On voit bien qu’il y a une stratégie de gains territoriaux mais qui suscite effectivement en retour  des réactions violentes, notamment de la part d’Al-Qaïda qui vient lui-même de prendre une petite ville dans la région au sud-est et également de la part des habitants de ces régions qui ne se réclament pas du tout du zaydisme, du chiisme. Les tribus commencent à se mobiliser contre ce mouvement. Donc, on voit bien qu’un autre cycle de violence va être lancé par cette prise de la capitale, Sanaa, le 21 septembre.

Que veulent précisément les rebelles ? Est-ce qu’il est question d’expansion territoriale, de partition du pays ?

Aujourd’hui, il a pour principale stratégie de prendre le pouvoir sachant aussi qu’il devra composer avec d’autres forces politiques qui sont aussi importantes, notamment le mouvement sudiste qui lui, pour grande partie, réclame la sécession des provinces du sud du pays qui formaient l’ex-Yémen du sud jusqu’en 1990.

Il ne reste donc rien de l’accord de paix signé il y a un mois ?

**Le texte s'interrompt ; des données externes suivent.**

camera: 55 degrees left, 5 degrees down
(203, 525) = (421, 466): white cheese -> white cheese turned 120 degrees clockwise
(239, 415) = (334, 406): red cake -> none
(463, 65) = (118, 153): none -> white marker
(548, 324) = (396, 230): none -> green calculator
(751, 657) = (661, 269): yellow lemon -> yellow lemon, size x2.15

Cet accord de paix a été signé avec un gouvernement qui est extrêmement affaibli. Le président Hadi est toujours dans une période transitoire. Il n’a pas réussi à réunifier l’armée. Une partie des unités de l’armée ont évidemment été complices de cette avancée militaire des houthistes. Ce gouvernement affaibli n’a plus aucune prise sur ce qui se passe au Yémen. Il bénéficie encore d’un soutien international puisque l’envoyé des Nations-Unies, Jamal Benomar est toujours à Sanaa. Mais dans un même temps, comme il n’a plus le contrôle des forces de sécurité, il apparait aujourd’hui difficile que ce gouvernement affaibli contrôle finalement quoi que ce soit. On voit bien que les houthistes ont bénéficié à la fois de cette faiblesse structurelle mais aussi des complicités à l’intérieur de l’État pour étendre leur mouvement dans l’ensemble des régions nord du Yémen.

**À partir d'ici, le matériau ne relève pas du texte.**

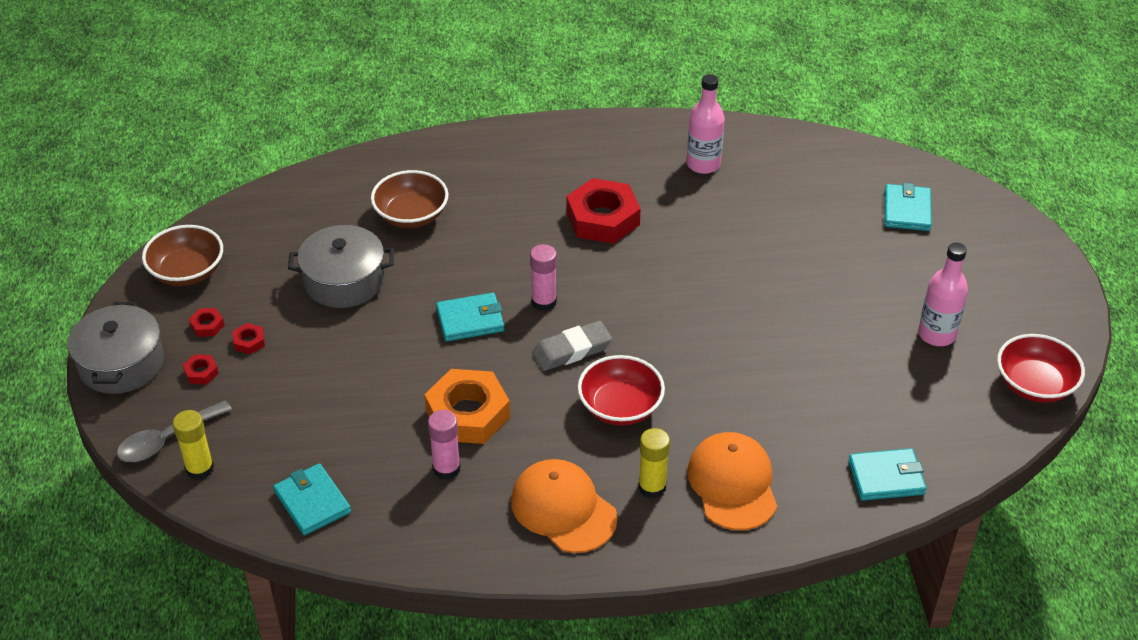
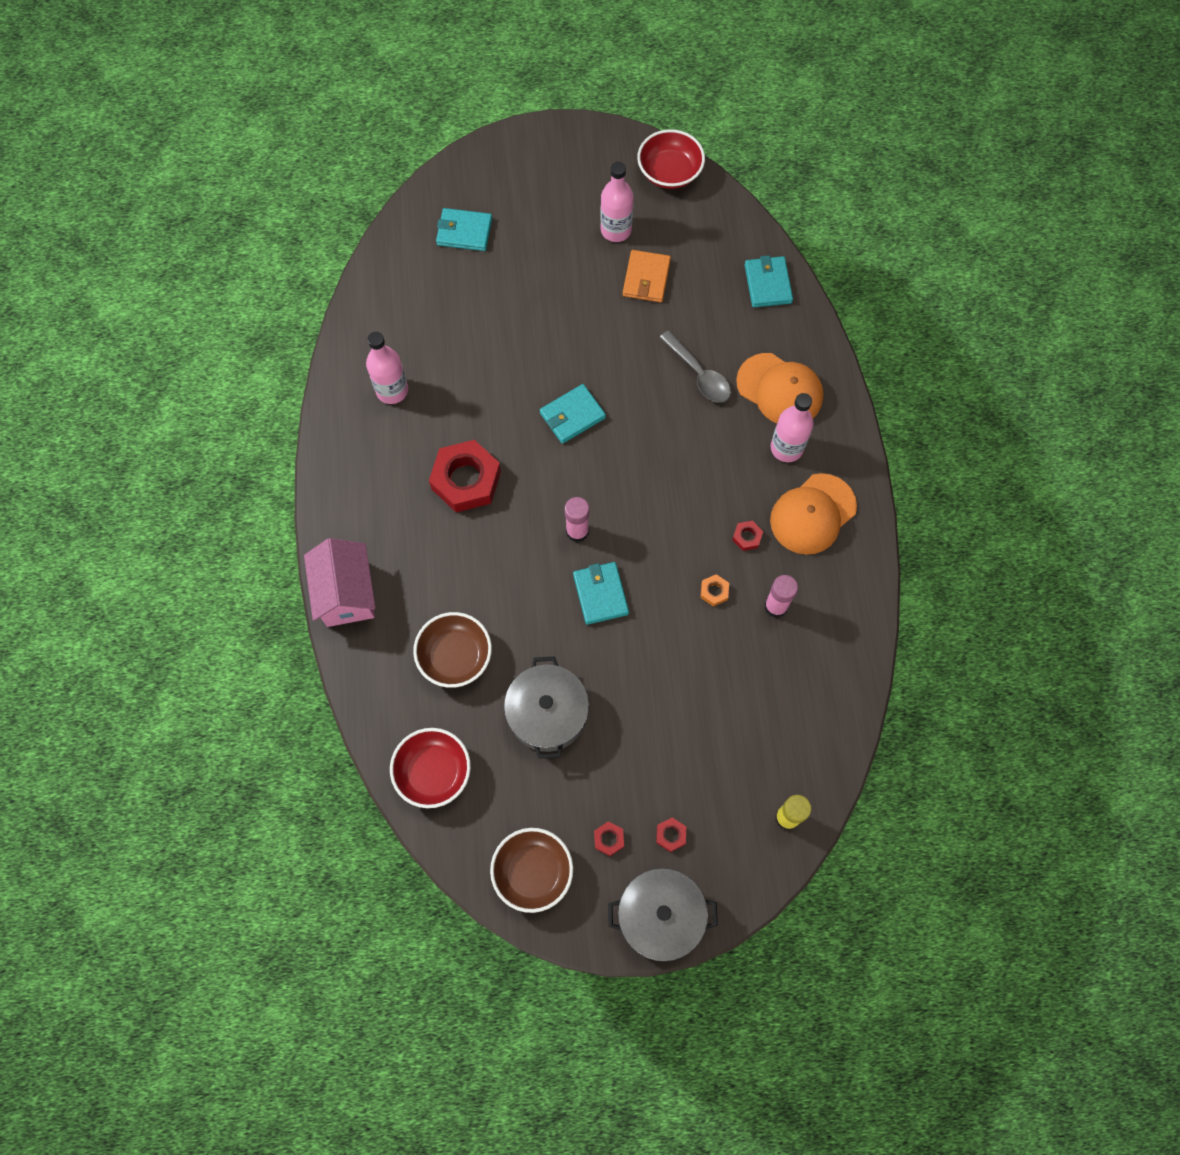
camera: 90 degrees left, 25 degrees up
(167, 439) = (754, 853): grey spoon -> grey spoon (699, 374)
(249, 342) = (630, 795): red nut -> red nut (747, 537)
(312, 502) = (818, 714): turquoise wallet -> turquoise wallet (572, 415)
(468, 414) = (714, 591): orange nut -> orange nut, size x0.42
(481, 143) = (346, 593): none -> pink house
(571, 350) = (637, 507): grey eraser -> none
(620, 407) = (702, 469): red bowl -> red bowl (433, 772)
(652, 487) = (786, 448): yellow glue stick -> pink bottle
(732, 484) = (780, 390): orange cap -> orange cap turned 135 degrees counterclockwise
(873, 361) = (646, 278): none -> orange wallet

Vous parlez de complicité des autorités. Quel est leur intérêt ?

Ces complicités viennent surtout des partisans de l’ex-président Saleh qui a gouverné le Yémen pendant 33 ans, jusqu’en 2011 et qui lui-même, a tissé sa  toile sur l’ensemble du Yémen avec des réseaux de partisans, de chefs de tribus qui continuaient encore à contrôler certaines unités de l’armée. La presse yéménite, les commentateurs yéménites ont parlé de complicité de la part de certaines unités de l’armée ou de certains éléments tribaux, ce qui a permis aux houthistes de s’étendre aussi rapidement et de prendre la capitale de Sanaa.

Quelles conséquences peut avoir cette situation au Yémen sur ces voisins et sur la région ?

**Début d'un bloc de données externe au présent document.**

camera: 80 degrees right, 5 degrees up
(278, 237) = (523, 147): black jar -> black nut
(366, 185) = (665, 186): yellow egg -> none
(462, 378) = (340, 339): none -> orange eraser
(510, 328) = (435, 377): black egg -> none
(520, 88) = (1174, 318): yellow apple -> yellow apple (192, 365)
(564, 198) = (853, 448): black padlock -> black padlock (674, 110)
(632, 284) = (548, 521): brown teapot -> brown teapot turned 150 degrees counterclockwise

Beaucoup de voisins du Yémen, en premier chef l’Arabie Saoudite mais aussi les Émirats Arabes Unis voient en cela aussi une avancée de l’Iran puisque l’Iran soutient ce mouvement. Dans le même temps, Al-Qaïda étend aussi ses opérations du fait de l’avancée militaire de ce mouvement. Il y a la crainte d’une confrontation encore plus directe entre ces deux mouvements, ce qui transformerait presque le pays en état de guerre civile. Donc, aujourd’hui, les pays voisins vont certainement  reconsidérer leur stratégie par rapport à leurs alliances à l’intérieur du Yémen. Les forces traditionnelles qu’elles appuyaient se sont révélées incapables de contrer l’avancée des houthistes. Et il est possible que les pays du golfe voient aujourd’hui d’un autre œil les revendications du mouvement sudiste qui pourraient devenir finalement le fer de lance d’une alliance d’attaque contre l’avancée de ces rebelles houthistes.